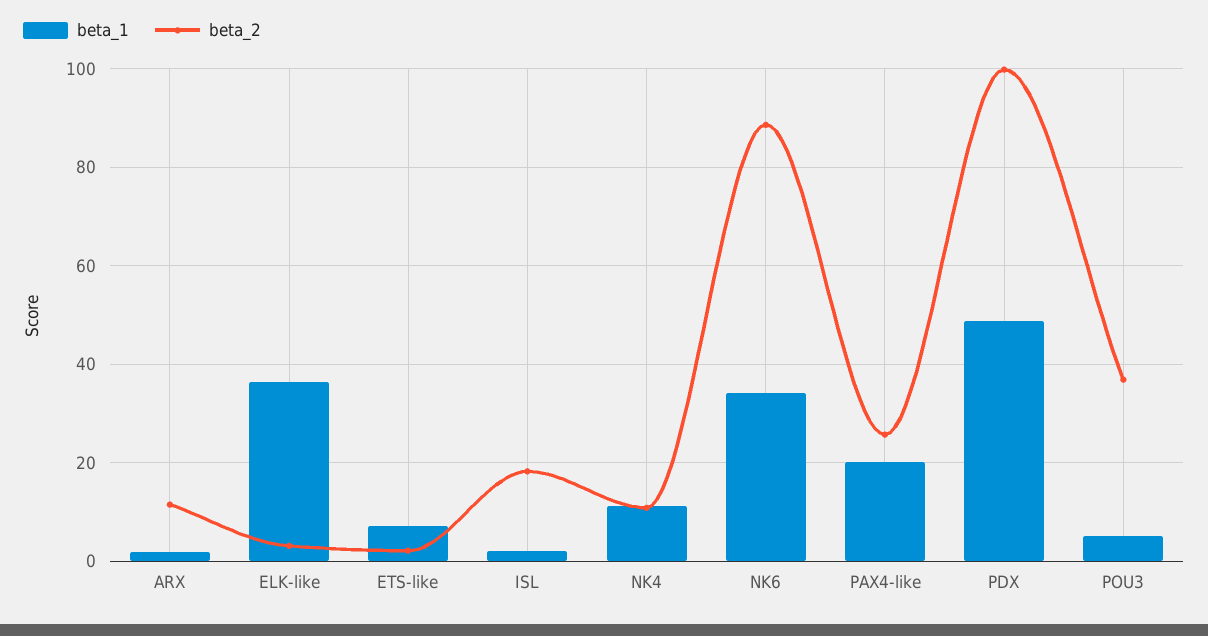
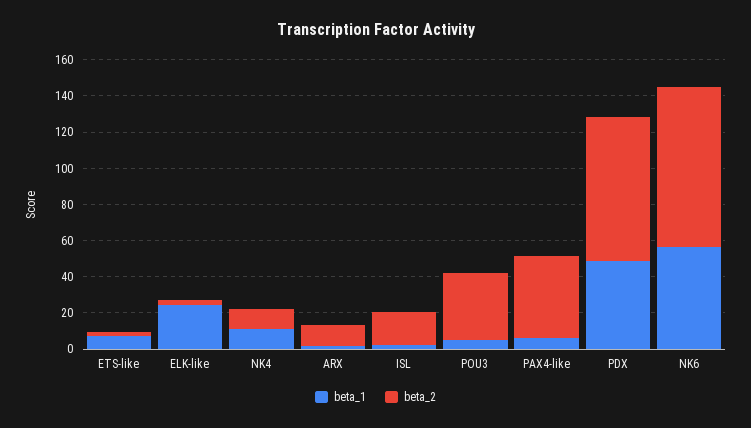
  {
    "beta_1": {
      "ARX": 2,
-     "ELK-like": 36,
+     "ELK-like": 25,
      "ETS-like": 8,
      "ISL": 2,
      "NK4": 12,
-     "NK6": 34,
+     "NK6": 55,
-     "PAX4-like": 20,
+     "PAX4-like": 5,
      "PDX": 48,
      "POU3": 6
    },
    "beta_2": {
      "ARX": 12,
      "ELK-like": 4,
      "ETS-like": 2,
      "ISL": 18,
      "NK4": 10,
      "NK6": 88,
-     "PAX4-like": 26,
+     "PAX4-like": 45,
-     "PDX": 100,
+     "PDX": 80,
      "POU3": 36
    }
  }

§ Task item: Report how many lines of the entries hold the word "like". Nothing else is needed.

§ Answer space: 9